Copy the listing line by line, starting with its first line and ending after the line that contains "essentielle aux propos".

Dataset entries:
============
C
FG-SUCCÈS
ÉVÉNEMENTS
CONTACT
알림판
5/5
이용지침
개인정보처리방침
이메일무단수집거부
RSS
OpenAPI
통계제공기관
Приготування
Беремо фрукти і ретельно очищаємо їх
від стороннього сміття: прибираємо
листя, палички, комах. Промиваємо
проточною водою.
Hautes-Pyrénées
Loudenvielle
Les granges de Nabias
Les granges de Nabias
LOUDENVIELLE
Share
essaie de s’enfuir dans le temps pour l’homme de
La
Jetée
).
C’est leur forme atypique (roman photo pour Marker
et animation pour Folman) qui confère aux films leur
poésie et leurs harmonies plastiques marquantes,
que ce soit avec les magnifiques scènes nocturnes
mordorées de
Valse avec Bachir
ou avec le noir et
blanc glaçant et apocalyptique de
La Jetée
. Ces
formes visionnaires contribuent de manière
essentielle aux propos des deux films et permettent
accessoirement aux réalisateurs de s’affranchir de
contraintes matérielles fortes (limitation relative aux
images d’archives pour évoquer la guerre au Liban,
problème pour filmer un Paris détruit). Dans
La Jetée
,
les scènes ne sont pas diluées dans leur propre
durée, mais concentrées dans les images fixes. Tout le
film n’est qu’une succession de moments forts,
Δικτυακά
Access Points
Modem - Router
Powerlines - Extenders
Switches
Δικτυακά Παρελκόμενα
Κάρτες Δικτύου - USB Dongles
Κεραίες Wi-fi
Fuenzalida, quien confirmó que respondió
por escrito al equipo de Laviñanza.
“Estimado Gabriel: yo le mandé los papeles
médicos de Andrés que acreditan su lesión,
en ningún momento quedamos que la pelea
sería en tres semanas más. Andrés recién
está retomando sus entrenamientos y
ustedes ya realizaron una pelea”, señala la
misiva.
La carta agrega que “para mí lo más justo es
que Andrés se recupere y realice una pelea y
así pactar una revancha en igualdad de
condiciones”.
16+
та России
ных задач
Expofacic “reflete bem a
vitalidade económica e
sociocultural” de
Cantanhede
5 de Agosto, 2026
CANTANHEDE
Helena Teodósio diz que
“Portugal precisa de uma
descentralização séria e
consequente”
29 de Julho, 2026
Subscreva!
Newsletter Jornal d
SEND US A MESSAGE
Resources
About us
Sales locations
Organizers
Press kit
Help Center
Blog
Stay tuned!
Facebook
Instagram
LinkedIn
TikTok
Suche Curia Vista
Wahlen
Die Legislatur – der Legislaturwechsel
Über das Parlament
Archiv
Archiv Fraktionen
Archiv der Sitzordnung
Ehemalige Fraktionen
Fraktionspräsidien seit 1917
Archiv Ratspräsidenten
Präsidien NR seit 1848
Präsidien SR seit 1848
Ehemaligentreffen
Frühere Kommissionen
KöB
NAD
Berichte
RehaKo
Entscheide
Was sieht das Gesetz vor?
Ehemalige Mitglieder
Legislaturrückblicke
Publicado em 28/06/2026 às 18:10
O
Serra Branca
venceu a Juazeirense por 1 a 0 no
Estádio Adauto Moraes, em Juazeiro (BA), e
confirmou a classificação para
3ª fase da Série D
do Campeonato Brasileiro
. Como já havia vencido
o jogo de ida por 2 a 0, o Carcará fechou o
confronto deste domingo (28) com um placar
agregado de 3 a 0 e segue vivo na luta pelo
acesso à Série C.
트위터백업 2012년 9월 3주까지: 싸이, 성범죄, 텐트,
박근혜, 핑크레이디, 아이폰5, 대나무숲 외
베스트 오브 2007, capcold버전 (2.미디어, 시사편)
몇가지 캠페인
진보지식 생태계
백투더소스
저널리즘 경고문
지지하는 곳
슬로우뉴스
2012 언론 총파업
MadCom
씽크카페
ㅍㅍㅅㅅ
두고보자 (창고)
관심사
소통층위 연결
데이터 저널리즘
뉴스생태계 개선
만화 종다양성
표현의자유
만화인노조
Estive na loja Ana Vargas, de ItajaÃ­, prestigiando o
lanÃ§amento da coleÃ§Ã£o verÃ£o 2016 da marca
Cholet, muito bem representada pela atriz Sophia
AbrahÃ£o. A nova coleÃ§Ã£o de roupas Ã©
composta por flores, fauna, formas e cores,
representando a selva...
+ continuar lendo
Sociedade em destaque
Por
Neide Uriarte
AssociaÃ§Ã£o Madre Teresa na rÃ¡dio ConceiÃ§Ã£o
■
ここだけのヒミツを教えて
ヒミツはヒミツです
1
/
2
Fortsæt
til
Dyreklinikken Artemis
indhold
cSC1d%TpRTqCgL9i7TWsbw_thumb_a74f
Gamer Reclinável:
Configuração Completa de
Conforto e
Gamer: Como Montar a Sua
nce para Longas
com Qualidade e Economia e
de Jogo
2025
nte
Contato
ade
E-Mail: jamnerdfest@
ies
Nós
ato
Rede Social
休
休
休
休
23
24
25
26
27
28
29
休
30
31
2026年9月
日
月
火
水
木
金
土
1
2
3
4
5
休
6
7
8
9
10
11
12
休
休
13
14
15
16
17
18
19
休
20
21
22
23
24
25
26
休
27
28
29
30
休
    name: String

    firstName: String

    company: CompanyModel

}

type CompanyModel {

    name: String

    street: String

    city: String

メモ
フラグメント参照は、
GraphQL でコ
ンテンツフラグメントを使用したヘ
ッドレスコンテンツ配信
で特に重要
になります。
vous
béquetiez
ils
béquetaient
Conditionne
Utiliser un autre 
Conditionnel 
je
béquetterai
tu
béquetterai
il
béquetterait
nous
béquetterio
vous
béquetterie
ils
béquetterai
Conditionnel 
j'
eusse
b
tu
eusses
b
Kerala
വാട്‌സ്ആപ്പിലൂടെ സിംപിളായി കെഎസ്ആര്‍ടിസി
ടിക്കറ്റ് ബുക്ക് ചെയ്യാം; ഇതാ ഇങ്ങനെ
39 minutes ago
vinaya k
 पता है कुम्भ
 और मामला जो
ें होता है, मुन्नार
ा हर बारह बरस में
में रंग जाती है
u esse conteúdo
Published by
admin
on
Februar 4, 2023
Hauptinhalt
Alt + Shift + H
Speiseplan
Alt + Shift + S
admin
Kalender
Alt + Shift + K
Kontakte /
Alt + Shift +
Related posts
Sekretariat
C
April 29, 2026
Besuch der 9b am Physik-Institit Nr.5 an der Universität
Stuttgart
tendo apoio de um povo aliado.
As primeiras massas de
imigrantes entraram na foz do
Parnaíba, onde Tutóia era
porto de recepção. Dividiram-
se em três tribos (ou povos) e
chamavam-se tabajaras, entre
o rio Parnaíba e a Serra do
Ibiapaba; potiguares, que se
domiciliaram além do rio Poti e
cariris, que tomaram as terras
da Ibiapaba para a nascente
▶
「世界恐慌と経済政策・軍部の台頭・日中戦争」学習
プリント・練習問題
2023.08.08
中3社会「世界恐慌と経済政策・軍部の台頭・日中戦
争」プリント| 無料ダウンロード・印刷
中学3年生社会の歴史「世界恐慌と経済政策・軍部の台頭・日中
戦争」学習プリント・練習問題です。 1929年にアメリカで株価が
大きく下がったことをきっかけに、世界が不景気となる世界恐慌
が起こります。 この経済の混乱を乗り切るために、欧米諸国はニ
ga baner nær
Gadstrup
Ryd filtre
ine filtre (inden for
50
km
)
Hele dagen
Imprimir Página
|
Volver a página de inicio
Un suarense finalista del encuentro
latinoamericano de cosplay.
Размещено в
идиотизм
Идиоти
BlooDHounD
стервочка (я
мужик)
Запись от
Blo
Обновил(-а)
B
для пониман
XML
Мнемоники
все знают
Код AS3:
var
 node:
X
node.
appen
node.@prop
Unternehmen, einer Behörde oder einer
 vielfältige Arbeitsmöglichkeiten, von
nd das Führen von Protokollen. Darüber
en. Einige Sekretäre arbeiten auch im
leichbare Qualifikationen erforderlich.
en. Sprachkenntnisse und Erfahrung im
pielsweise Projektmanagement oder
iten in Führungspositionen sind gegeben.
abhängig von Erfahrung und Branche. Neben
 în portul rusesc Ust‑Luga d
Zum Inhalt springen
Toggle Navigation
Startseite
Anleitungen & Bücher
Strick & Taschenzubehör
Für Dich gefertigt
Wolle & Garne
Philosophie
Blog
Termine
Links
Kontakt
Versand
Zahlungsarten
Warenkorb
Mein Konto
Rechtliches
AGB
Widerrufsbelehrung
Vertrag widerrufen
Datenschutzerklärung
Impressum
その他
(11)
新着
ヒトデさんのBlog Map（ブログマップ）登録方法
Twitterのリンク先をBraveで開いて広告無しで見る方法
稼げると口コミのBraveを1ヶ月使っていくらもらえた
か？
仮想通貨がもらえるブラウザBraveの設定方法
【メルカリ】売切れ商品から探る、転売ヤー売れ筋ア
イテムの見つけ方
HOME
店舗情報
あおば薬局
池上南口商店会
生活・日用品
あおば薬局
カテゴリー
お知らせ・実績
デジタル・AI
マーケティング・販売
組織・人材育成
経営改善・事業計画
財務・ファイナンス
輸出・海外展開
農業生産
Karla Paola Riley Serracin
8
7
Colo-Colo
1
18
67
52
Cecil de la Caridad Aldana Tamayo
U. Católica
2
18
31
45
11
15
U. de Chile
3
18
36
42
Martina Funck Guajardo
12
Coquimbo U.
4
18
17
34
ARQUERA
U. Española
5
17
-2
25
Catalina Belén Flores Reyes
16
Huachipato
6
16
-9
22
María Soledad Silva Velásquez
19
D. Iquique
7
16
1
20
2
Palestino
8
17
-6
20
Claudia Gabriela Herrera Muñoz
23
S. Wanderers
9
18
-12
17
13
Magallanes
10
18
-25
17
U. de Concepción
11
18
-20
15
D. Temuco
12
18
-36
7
============
#### TASK OUTPUT
C
FG-SUCCÈS
ÉVÉNEMENTS
CONTACT
알림판
5/5
이용지침
개인정보처리방침
이메일무단수집거부
RSS
OpenAPI
통계제공기관
Приготування
Беремо фрукти і ретельно очищаємо їх
від стороннього сміття: прибираємо
листя, палички, комах. Промиваємо
проточною водою.
Hautes-Pyrénées
Loudenvielle
Les granges de Nabias
Les granges de Nabias
LOUDENVIELLE
Share
essaie de s’enfuir dans le temps pour l’homme de
La
Jetée
).
C’est leur forme atypique (roman photo pour Marker
et animation pour Folman) qui confère aux films leur
poésie et leurs harmonies plastiques marquantes,
que ce soit avec les magnifiques scènes nocturnes
mordorées de
Valse avec Bachir
ou avec le noir et
blanc glaçant et apocalyptique de
La Jetée
. Ces
formes visionnaires contribuent de manière
essentielle aux propos des deux films et permettent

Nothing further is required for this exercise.